Urlauber bleiben im Sommer der Türkei fern

Tourismus

Urlauber bleiben im Sommer der Türkei fern

Die Migrationsströme aus den Krisengebieten im Nahen Osten und massenhaft gestrandete Flüchtlinge wirken sich heuer spürbar auf die Urlaubsplanung der Österreicher aus. Die Türkei und die ostgriechischen Inseln sind nun das Sorgenkind der Reiseveranstalter. Dafür buchen Touristen verstärkt Destinationen wie Westgriechenland, Spanien und Italien.

Stark zugenommen hat heuer auch die Eigenanreise ans Urlaubsziel mit dem Auto - dabei geht es vor allem nach Italien, Kroatien und auch Österreich. Viele warten mit ihren Buchungen überhaupt noch ab.

Spannendes Jahr
"Für die Touristik ist es heuer ein richtig spannendes Jahr - so eine Schwächephase haben wir noch nie erlebt", berichtete etwa der Chef der TUI Austria Holding, Dirk Lukas, am Donnerstag vor Journalisten.

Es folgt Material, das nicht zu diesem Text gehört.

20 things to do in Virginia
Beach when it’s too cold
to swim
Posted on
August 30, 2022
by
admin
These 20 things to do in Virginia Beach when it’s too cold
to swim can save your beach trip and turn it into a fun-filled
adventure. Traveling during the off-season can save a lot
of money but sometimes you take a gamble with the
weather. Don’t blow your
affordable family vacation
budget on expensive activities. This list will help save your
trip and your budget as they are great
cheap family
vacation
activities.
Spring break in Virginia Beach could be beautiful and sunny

Bei der TUI, Österreichs größtem Reiseveranstalter vor der Rewe Austria Touristik (ITS Billa Reisen, Jahn Touristik, ...) und Thomas Cook, war beispielsweise die Türkei "jahrelang das Topflugziel Nummer eins" - heuer sei das Land bei den Buchungen der Österreicher auf die Position fünf zurückgefallen, verdeutlichte Lukas die Entwicklung.

Familien warten ab
Der Anteil der österreichischen Pauschalreisenden in Richtung Türkei habe sich bei der TUI für diesen Sommer bisher von vormals 35 auf unter 20 Prozent halbiert. Im Gegenzug hat sich bei dem Reiseveranstalter der Reisestrom nach Spanien von 20 auf 35 Prozent fast verdoppelt. Unter dem Strich ist bei der TUI heuer Griechenland - statt der Türkei - bisher das Flugreiseziel Nummer eins der Österreicher. Dahinter folgen Spanien, Italien und Kroatien.

Für das Türkei-Geschäft fehlen vor allem die Familien - 30 bis 40 Prozent davon hätten noch nicht gebucht. "Die warten aktuell noch ab", so der TUI-Österreich-Chef. Preisnachlässe könnten noch für einen Umschwung sorgen. "Ich gehe von 30 Prozent aus", umriss der Lukas den Spielraum nach unten. Eine Woche "all inclusive" im 4-Sterne-Hotel sei für zwei Erwachsene und ein Kind beispielsweise um 1.500 Euro zu haben.

Minus von 40 Prozent
International hatte der TUI-Gesamtkonzern bereits heuer im Jänner für die Türkei ein Minus von 40 Prozent bekanntgegeben. "Das hat sich bis dato nicht erholt - das muss in den nächsten Wochen geschehen", räumte Lukas ein. Derzeit zögern die Kunden jedenfalls noch und warten die geopolitische Lage bzw. etwaige Terrorwarnungen ab.